> Exercise directions
Among the lines below, take the one holding "index dip: (52, 950)", the one holding "pinky pip: (809, 547)", and all lines between them. Set them down exactly.

(Stored items from a collection)

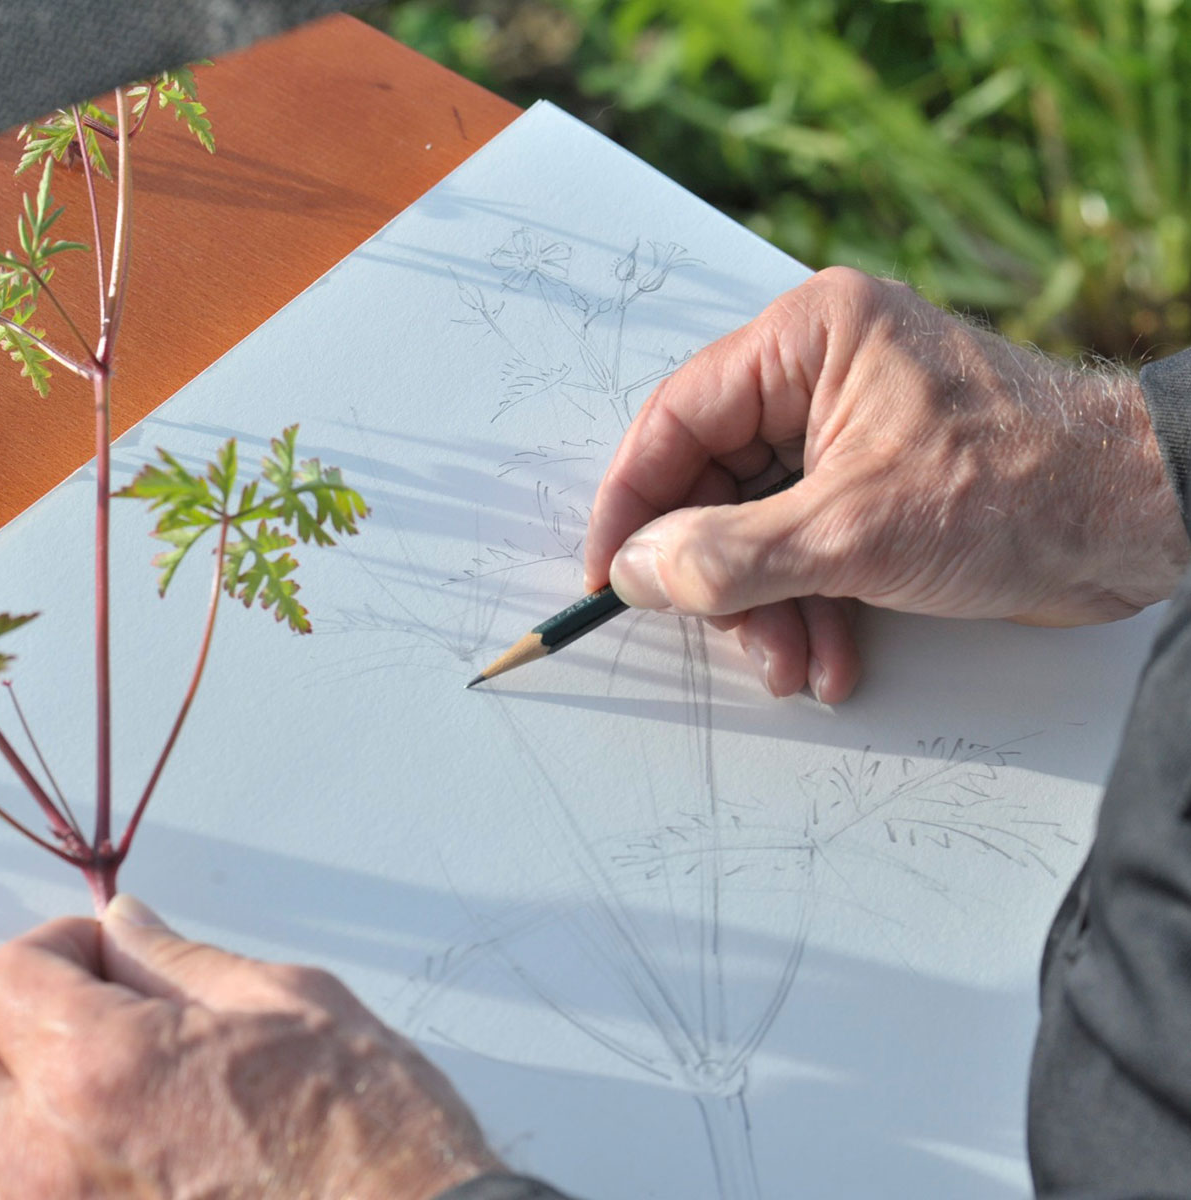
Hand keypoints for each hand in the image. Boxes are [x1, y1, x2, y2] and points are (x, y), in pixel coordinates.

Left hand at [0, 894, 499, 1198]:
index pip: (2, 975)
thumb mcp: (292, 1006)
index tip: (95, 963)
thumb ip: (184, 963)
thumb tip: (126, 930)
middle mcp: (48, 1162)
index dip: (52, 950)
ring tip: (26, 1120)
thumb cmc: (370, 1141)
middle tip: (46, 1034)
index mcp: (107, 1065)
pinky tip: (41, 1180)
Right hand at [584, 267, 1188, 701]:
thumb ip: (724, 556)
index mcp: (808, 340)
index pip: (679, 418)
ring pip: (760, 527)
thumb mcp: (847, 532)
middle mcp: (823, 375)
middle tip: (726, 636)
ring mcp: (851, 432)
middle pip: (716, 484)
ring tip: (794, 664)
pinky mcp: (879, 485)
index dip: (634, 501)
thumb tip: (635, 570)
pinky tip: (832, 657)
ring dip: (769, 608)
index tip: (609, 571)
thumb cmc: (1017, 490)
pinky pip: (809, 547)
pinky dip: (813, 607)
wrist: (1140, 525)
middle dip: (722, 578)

> Task answer
index dip: (52, 950)
ring tip: (26, 1120)
thumb cmc: (370, 1141)
middle tip: (46, 1034)
index mcp: (107, 1065)
pinky tip: (41, 1180)
Right hand at [584, 267, 1188, 701]:
thumb ip: (724, 556)
index mcp: (808, 340)
index pip: (679, 418)
ring pip: (760, 527)
thumb mcp: (847, 532)
middle mcp: (823, 375)
middle tip: (726, 636)
ring mcp: (851, 432)
middle pip: (716, 484)
ring tip: (794, 664)
pinky mcp: (879, 485)
index dip: (634, 501)
thumb tip: (635, 570)
pinky tip: (832, 657)
ring dip: (769, 608)
index tip: (609, 571)
thumb cmc: (1017, 490)
pinky pip: (809, 547)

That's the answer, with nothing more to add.